→ Reading text:
It was the then United Nations Secretary General Koffi Annan who invited 50 big Financial institutions to a Joint Venture initiative.
Why Is ESG Investing Important ?
Since then, all public traded companies now have adopted some form of reporting on this concept.
Typically, you will find a section called “Sustainability” on companies websites.
Some companies may use the word “Sustainability and Corporate Responsibility (CR)” but rarely will you find the full ESG definition.
The importance of ESG for investors is based on the main notion that a company that ranks well is more likely to continue producing good performance results over time.
Thus making such company attractive to investors as it is bound to continue increasing value for its shareholders.
What Is the Difference Between ESG and Sustainability ?
Over the last past 5 years, Google trends shows that the interest for the term “ESG investing” has surpassed the term “Corporate Sustainability”.
As recently as in 2020, the former has spiked up significantly.
This could well be due to the recent corporate scandals and the #Metoo movement.
When studying the Sustainability reports of companies, one major objective is present.
That is to minimize the Risk for the companies and their shareholders.
We know that Corporate Sustainability creates value for the shareholders.

→ Exercise: Please set down a passage of the ESG investing text word for word, beginning at the words "Over the last" and stopping after "objective is present.". The listing has nothing to do with the ESG investing text.

→ Source material:

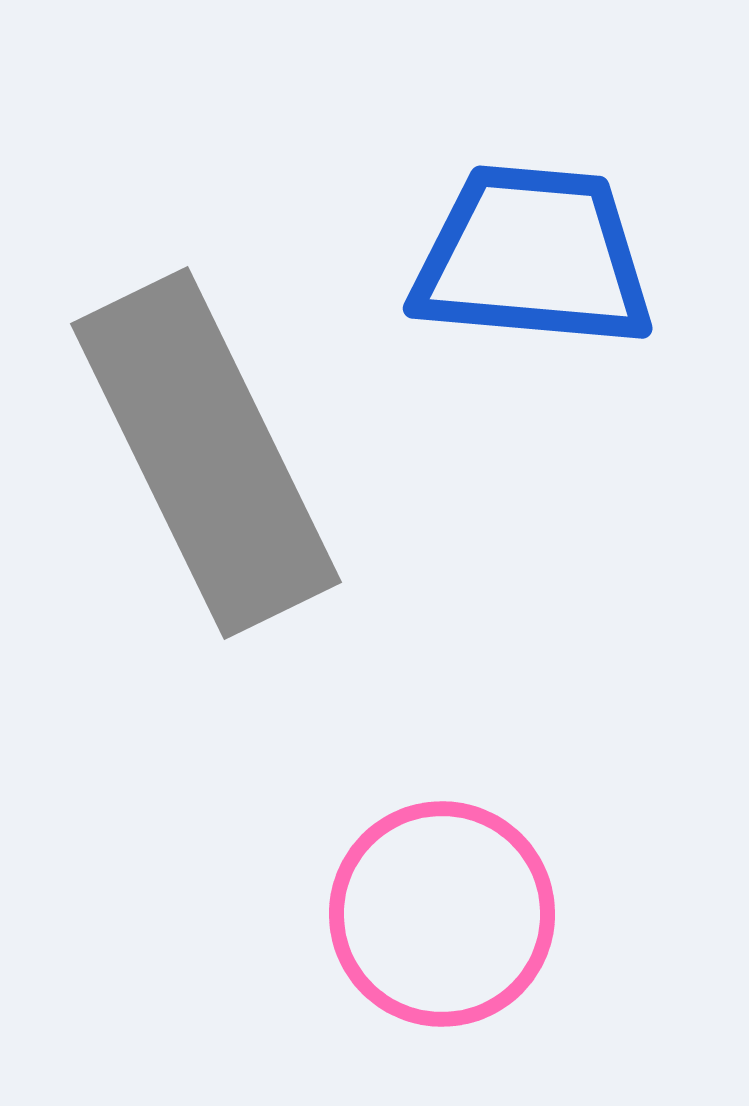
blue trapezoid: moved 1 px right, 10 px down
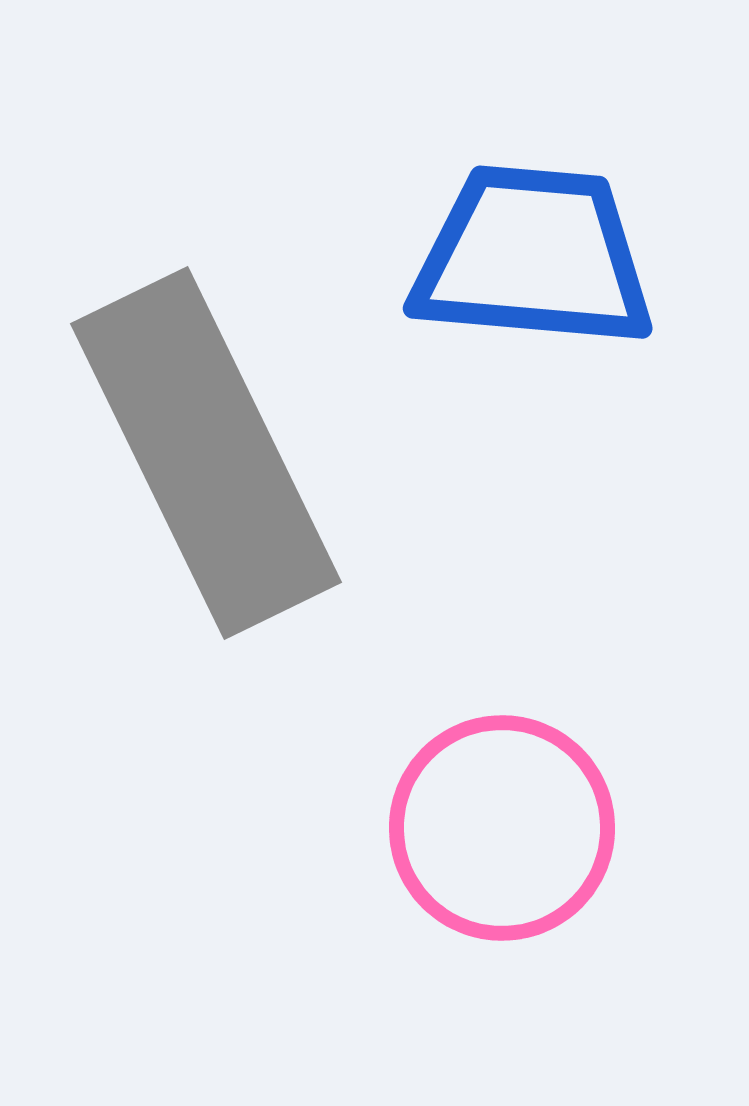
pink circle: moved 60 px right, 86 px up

→ Solved exercise:
Over the last past 5 years, Google trends shows that the interest for the term “ESG investing” has surpassed the term “Corporate Sustainability”.
As recently as in 2020, the former has spiked up significantly.
This could well be due to the recent corporate scandals and the #Metoo movement.
When studying the Sustainability reports of companies, one major objective is present.